Conservazione digitale e documenti a cui si applica
La conservazione digitale non rappresenta solo un processo di gestione dei documenti ma sta diventando a tutti gli effetti un vero e proprio obbligo a cui aziende e enti devono provvedere. I benefici della digitalizzazione sono molteplici, a cominciare da una migliorata efficienza complessiva, tuttavia per molti rappresenta una novità con cui bisogna in tutti i modi fare i conti e familiarizzare.
La conservazione digitale dei documenti (come spiegato sul sito di Savino Solution), in particolare è divenuta obbligatoria per alcune categorie specifiche di documenti, ovvero i contratti con firma digitale, le fatture elettroniche, e i messaggi inviati con PEC.
In generale, possiamo affermare che le aziende sono tenute a conservare digitalmente tutti quei documenti che possono essere soggetti a controlli o contestazioni da parte di funzionari o enti.
Dal punto di vista strettamente legislativo, si parla di conservazione digitale a norma, quando sono salvati tutti i documenti fiscali e amministrativi, così da non incorrere in problematiche relative alla validità. Per fare qualche esempio, documenti sanitari, modelli F23 e F24, avvisi di consegna, bilanci di esercizio e dichiarazioni fiscali, rientrano tutti a far parte delle categorie obbligatorie.
Contratti digitali e documentazione informatica
Secondo le Linee Guida sulla Conservazione e Gestione fissate dall’Agenzia per l’Italia Digitale, il documento informatico ha validità solo ed esclusivamente quando contiene una firma digitale o è comunque possibile risalire al suo autore.
Non solo, la conservazione elettronica dei documenti contabili è effettiva quando si riscontra integrità, sicurezza e immodificabilità nel tempo.
Quando invece si parla di contratto informatico, si intende uno specifico scritto, siglato da tutti quelli in causa attraverso l’utilizzo della sola strumentazione informatica. Il suo scopo è quello di rendere il flusso di lavoro più veloce e lineare, oltre all’effettivo risparmio tipico della gestione della documentazione elettronica. Grazie all’utilizzo della conservazione sostitutiva dei documenti contabili per esempio, si possono difatti automatizzare i processi, così da rendere alcune attività burocratiche molto più snelle e veloci.

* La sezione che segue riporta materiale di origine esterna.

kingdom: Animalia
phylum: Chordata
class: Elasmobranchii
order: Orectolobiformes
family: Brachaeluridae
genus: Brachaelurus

Conservazione digitale: come applicarla?
Nel contesto della conservazione digitale, è importante ancora una volta sottolineare che essa si diversifica dall’archiviazione. Quest’ultima infatti si riferisce solamente alla memorizzazione di contenuti ed indica un’operazione che non viene regolamentata da nessuna legge, ma consiste solo nella protezione di dati ritenuti importanti dal lavoratore stesso.
La conservazione dei documenti digitali invece abbraccia tutte le attività progettate per conservare nel tempo specifici documenti, così da garantirne sempre l’accesso ai dati e comprovarne veridicità, autenticità, integrità e reperibilità.
Si tratta di un’operazione operata dall’Agenzia Italiana Digitale che impone anche degli step successivi alla conservazione, come la redazione di un Manuale di Conservazione da presentare alle autorità competenti, che illustri le misure di sicurezza adottate dall’azienda.
In sintesi, possiamo riassumere il processo di conservazione digitale come segue.
1. Al documento informatico vengono associati i metadati, i quali rappresentano le informazione che permettono di comprendere la struttura del contenuto così da riprodurlo fedelmente in forma digitale;
2. alle informazioni ottenuti si aggiunge il Pacchetto di Versamento, ovvero l’insieme dei dati da conservare che permettono di mettere insieme più file relativi ad una specifica pratica,
3. il Responsabile della Conservazione appone firma digitale e marca temporale, in modo da creare il cosiddetto Pacchetto di Archiviazione finale;
4. il documento conservato, viene certificato e aggiornato periodicamente, e deve poter essere presentato alle autorità su richiesta in qualsiasi momento.